Concurrent Model Comparison¶
import asyncio
from pydantic_ai import Agent
import pydantic_ai_web_models
MODELS = [
"google-web:gemini-3-flash",
"google-web:gemini-3.1-pro",
"openai-web:gpt-5-3",
"openai-web:gpt-5-5",
]
async def ask_model(model: str, prompt: str) -> str:
agent = Agent(model=model)
result = await agent.run(prompt)
return result.data
async def main():
prompt = "In exactly one sentence, what is the meaning of life?"
tasks = [ask_model(m, prompt) for m in MODELS]
responses = await asyncio.gather(*tasks)
for model, response in zip(MODELS, responses):
print(f"[{model}]:")
print(f" {response}")
print()
asyncio.run(main())
All four workflow executions are dispatched concurrently to Temporal. Each one runs in its own Temporal workflow on the worker, so they complete in parallel and the total wall-clock time is roughly equal to the slowest individual model rather than their sum.
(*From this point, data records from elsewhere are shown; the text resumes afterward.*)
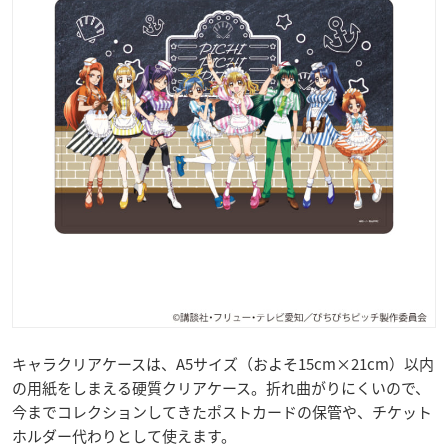
キャラクリアケースは、A5サイズ（およそ15cm×21cm）以内
の用紙をしまえる硬質クリアケース。折れ曲がりにくいので、
今までコレクションしてきたポストカードの保管や、チケット
ホルダー代わりとして使えます。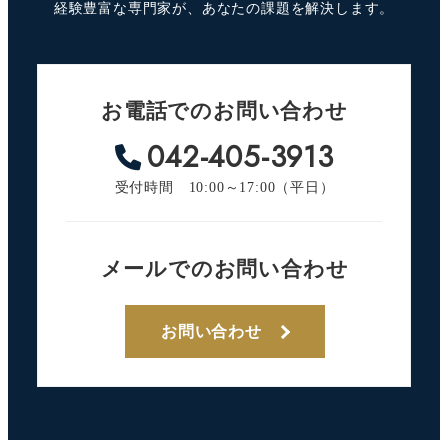
経験豊富な専門家が、あなたの課題を解決します。
お電話でのお問い合わせ
042-405-3913
受付時間 10:00～17:00（平日）
メールでのお問い合わせ
お問い合わせ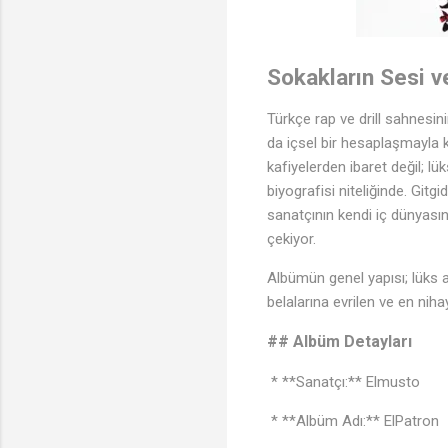
Sokakların Sesi v
Türkçe rap ve drill sahnesin
da içsel bir hesaplaşmayla 
kafiyelerden ibaret değil; lü
biyografisi niteliğinde. Gitgi
sanatçının kendi iç dünyasınd
çekiyor.
Albümün genel yapısı; lüks a
belalarına evrilen ve en nih
## Albüm Detayları
* **Sanatçı:** Elmusto
* **Albüm Adı:** ElPatron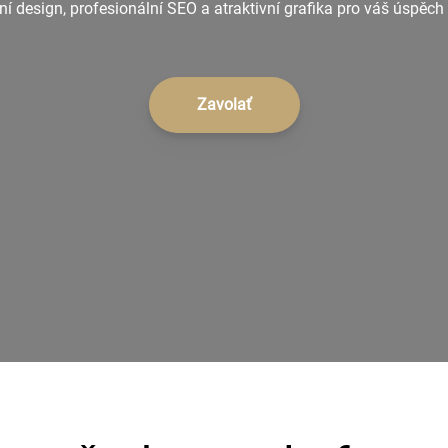
í design, profesionální SEO a atraktivní grafika pro váš úspěch 
Zavolať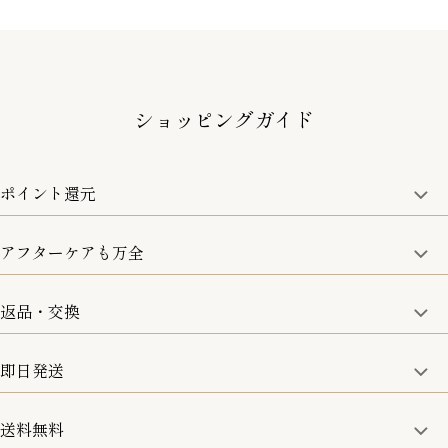
ショッピングガイド
ポイント還元
アフターケアも万全
商品金額の10%をポイント還元いたします。
一部の商品を除く
返品・交換
取り扱い商品はすべて正規品となります。
修理などのご相談に関しましては、責任を持って対応させてい
ただきます。
即日発送
8日以内なら、返品・交換も可能です。
詳細は、下記「詳細はこちら」からご確認ください。
送料無料
15:00までのご注文は即日発送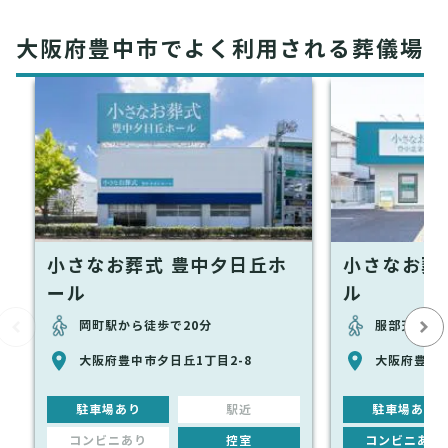
大阪府豊中市でよく利用される葬儀場
小さなお葬式 豊中夕日丘ホ
小さなお葬
ール
ル
岡町駅から徒歩で20分
服部天神駅
大阪府豊中市夕日丘1丁目2-8
大阪府豊中市
駐車場あり
駅近
駐車場あり
コンビニあり
控室
コンビニあり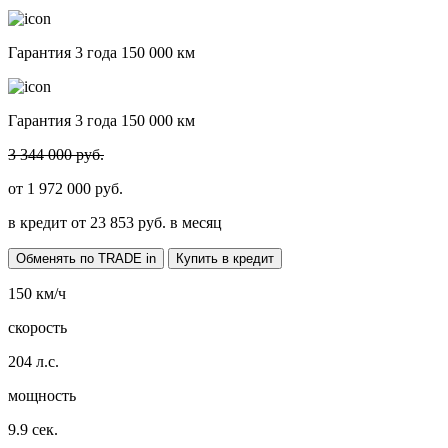
Гарантия 3 года 150 000 км
Гарантия 3 года 150 000 км
3 344 000 руб.
от
1 972 000
руб.
в кредит от
23 853
руб. в месяц
Обменять по TRADE in
Купить в кредит
150
км/ч
скорость
204
л.с.
мощность
9.9
сек.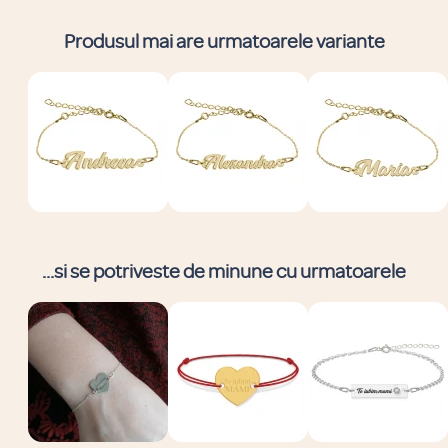
Produsul mai are urmatoarele variante
...si se potriveste de minune cu urmatoarele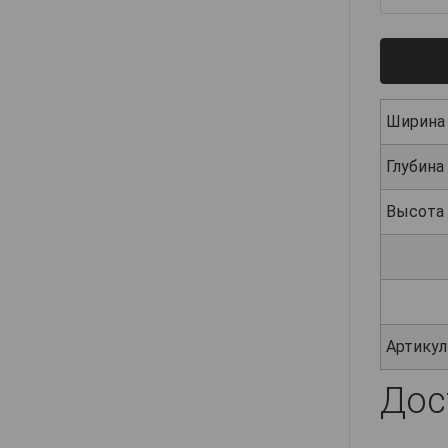
Ширина
Глубина
Высота
Артикул
Дос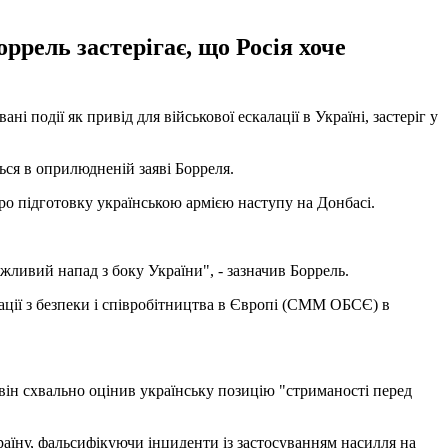
ррель застерігає, що Росія хоче
події як привід для військової ескалації в Україні, застеріг у
ься в оприлюдненій заяві Борреля.
ро підготовку українською армією наступу на Донбасі.
жливий напад з боку України", - зазначив Боррель.
ації з безпеки і співробітництва в Європі (СММ ОБСЄ) в
він схвально оцінив українську позицію "стриманості перед
аїну, фальсифікуючи інциденти із застосуванням насилля на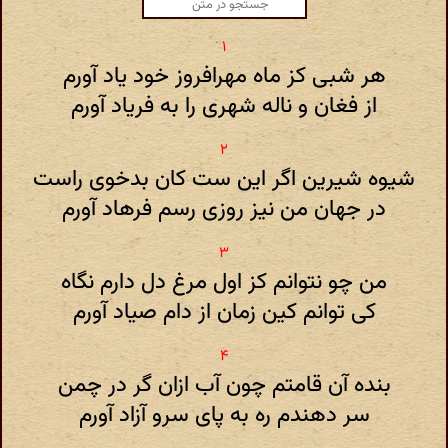
هر شبی کز ماه مهرافروز خود یاد آورم
از فغان و ناله شهری را به فریاد آورم
شیوه شیرین اگر این ست کان بدخوی راست
در جهان من نیز روزی رسم فرهاد آورم
من چو نتوانم کز اول مرغ دل دارم نگاه
کی توانم کین زمان از دام صیاد آورم
بنده آن قامتم چون آب ازان گر در چمن
سر دهندم ره به پای سرو آزاد آورم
Comparing structured output quality
The comparison pattern works equally well with output_type. Pass the same Pydantic model
to each Agent to compare how consistently different models conform to a schema:
import asyncio
from pydantic import BaseModel
from pydantic_ai import Agent
import pydantic_ai_web_models
MODELS = [
"google-web:gemini-3-flash",
"openai-web:gpt-5-5",
]
class MovieReview(BaseModel):
title: str
rating: float # 1.0 – 10.0
pros: list[str]
cons: list[str]
verdict: str
async def ask_model(model: str, prompt: str) -> MovieReview:
agent = Agent(model=model, output_type=MovieReview)
result = await agent.run(prompt)
return result.data
async def main():
prompt = "Review the movie Inception (2010)."
tasks = [ask_model(m, prompt) for m in MODELS]
reviews = await asyncio.gather(*tasks)
for model, review in zip(MODELS, reviews):
print(f"[{model}] — {review.title} ({review.rating}/10)")
print(f" Pros: {', '.join(review.pros)}")
print(f" Cons: {', '.join(review.cons)}")
print()
asyncio.run(main())
This makes it easy to spot which model produces more complete, correctly typed responses for your specific domain.